New Homes?

Once again, sorry for the thin gruel I’ve been dishing out that last couple of weeks. By next week I should be shoveling the prodigious chunks of cheese, corn, cheese-infused corn, and corn-encrusted cheese bits you’ve come to expect from this establishment.

I did notice that the headlines are shouting about another big drop in “new home sales.” Like this article, for example.

Apparently the number of Americans buying brand-spanking new homes is a major indicator of our economic health. Or to be more exact, the rate of growth in the sales of brand-spanking new homes… is. (By the way, when swatting your child is criminalized in this country, as a bill introduced in Massachusetts a few months ago would have done in that state, will we be compelled to describe something that has just been constructed as “brand time-outing new”?

Anyway, I always wonder about the assumption that an ever-expanding number of Americans are going to build new homes when I juxtapose it with the fact that we are very close to zero population growth. In fact if it weren’t for the robust birth rates of Hispanics (legal and otherwise) we actually would have a shrinking population, as this graph by John Derbyshire reveals. (You need to know that the all-important replacement rate to at least maintain a population is 2.3 children per household.)

So given a static number of households, just where is this demand for new homes supposed to come from? Are upwardly mobile couples who want a new house in the exurbs going to simply abandon their existing homes in the suburbs if they can’t find a buyer?

If everyone is going to be on a never-ending climb up the property ladder, you need a steady stream of people who want to jump on the bottom rung. Don’t look to illegal immigrants. They send the lion’s share of their money back “home.” (Noticed all the Western Union moneygram storefronts proliferating in the “transitional” areas of the city, lately?)

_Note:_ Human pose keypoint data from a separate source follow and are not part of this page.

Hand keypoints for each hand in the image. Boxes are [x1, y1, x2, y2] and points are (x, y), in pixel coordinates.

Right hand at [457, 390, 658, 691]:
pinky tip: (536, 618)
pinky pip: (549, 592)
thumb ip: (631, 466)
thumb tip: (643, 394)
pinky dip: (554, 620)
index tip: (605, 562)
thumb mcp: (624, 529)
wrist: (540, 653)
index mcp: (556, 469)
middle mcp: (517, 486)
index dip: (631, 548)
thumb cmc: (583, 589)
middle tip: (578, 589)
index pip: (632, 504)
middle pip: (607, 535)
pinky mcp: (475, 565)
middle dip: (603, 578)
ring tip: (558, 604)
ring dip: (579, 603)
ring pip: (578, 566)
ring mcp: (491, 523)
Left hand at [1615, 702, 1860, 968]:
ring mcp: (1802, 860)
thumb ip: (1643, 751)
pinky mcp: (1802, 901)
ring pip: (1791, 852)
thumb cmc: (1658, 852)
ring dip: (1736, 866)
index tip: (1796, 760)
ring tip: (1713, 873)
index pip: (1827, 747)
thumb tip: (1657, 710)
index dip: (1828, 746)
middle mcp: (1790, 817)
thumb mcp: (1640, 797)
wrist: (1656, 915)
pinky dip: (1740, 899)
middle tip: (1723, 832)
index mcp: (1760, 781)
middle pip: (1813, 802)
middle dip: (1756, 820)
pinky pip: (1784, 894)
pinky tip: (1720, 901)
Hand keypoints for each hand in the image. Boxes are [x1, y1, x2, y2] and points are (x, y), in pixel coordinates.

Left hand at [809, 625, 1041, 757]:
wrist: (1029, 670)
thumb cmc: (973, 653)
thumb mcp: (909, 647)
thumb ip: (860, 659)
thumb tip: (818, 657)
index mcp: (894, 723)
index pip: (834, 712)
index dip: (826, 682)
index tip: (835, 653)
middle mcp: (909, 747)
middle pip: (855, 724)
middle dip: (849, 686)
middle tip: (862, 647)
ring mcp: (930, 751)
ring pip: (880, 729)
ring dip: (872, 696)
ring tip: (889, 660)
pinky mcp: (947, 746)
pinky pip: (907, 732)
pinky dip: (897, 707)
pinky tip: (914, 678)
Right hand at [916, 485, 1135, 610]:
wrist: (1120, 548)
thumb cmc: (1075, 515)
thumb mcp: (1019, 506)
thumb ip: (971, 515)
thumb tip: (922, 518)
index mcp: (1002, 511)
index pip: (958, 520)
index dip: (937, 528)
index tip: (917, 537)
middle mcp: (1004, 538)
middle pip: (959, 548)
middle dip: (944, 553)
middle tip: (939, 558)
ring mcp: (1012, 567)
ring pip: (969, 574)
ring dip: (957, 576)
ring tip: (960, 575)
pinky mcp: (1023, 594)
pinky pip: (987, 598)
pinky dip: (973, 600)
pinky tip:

Given the easy credit and low interest rates that have been in place for a couple of decades now (you know the ones that have fueled the sub-prime loan “crisis”?) pretty much every apartment dweller that is remotely interested in owning a home has one.

What’s the answer?

How about revising our assumptions about sales of new homes? I realize that some of the fastest growing companies in America over the last few years have been the big national home builders.

But maybe those days are over. And maybe the big builders chains should get into the remodeling business.